Fallbeispiel zwei: Die Berliner Erich-Hoepner-Oberschule änderte ihren Namen im Mai, unter anderem weil der hingerichtete Generaloberst am Beginn des Rußlandfeldzuges einen Aufruf in zeitbedingt "antibolschewistischer" und slawophober Wortwahl unterzeichnet hatte. Außerdem, wendet der postheroische Nachwuchs ein, habe Hoepner am Tag des Aufstands selbst, "keine so gute Figur gemacht". Weil er das Angebot, sich selbst zu erschießen abgelehnt hatte und sein Leben erst an den Fleischerhaken von Plötzensee aushauchen mußte? Von einer mit Verve geführten Verteidigung zur Ehrenrettung der solchermaßen ungerecht beurteilten Widerständler konnte jedoch keine Rede sein.

Wo der Widerstand nicht entweder erklärtermaßen links war, oder aber mindestens das Grundgesetz vorwegnahm, ist er nicht mehr tadellos. Letzteres führte in früheren Jahren dazu, entsprechend Unpassendes herauszustreichen. So ist etwa die Verstümmelung des Verschwörerzitats erklärbar, das den 20.-Juli- Gedenkstein in einer deutschen Universitätsstadt ziert: "Wir wollen eine neue Ordnung, die alle Deutschen zu Trägern des Staates macht und ihnen Recht und Gerechtigkeit verbürgt", heißt es dort; verschwiegen wird jedoch der zweite Teil des Satzes: "... verachten aber die Gleichheitslüge und verneigen uns vor den naturgegebenen Rängen". Auch dies ist ein Beleg, daß die Deutschen offensichtlich historische Personen und ihr Tun nicht aus deren Zeit heraus würdigen können.

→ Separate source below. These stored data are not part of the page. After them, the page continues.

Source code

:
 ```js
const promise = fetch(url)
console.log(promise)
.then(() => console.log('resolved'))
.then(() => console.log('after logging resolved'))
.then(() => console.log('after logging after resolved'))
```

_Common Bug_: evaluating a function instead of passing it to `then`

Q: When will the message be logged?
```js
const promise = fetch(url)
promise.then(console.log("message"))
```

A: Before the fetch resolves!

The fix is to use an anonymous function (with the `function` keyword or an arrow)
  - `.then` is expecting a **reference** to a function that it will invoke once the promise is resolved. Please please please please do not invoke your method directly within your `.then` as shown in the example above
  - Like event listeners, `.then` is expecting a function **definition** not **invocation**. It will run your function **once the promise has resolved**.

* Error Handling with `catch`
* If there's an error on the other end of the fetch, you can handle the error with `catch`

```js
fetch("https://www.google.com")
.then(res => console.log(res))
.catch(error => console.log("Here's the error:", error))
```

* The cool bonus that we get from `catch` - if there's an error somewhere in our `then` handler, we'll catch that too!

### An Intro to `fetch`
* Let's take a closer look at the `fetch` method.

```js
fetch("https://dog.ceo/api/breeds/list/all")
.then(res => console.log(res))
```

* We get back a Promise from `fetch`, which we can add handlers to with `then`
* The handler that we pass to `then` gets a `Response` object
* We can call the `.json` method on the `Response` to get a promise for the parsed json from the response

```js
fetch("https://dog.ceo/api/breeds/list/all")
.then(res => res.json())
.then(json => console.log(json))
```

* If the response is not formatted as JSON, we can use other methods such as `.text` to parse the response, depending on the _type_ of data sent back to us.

Vielleicht bleibt nur einer aufgeklärten Elite das Gespür für die Tragik vorbehalten, die es im Gedenken an Tat und Wollen der Verschwörer auszuhalten gilt: Der 20. Juli 1944 hätte das sein können, als was der 8. Mai 1945 gilt - und was er für den Großteil der Deutschen doch nicht war: ein Tag der Befreiung.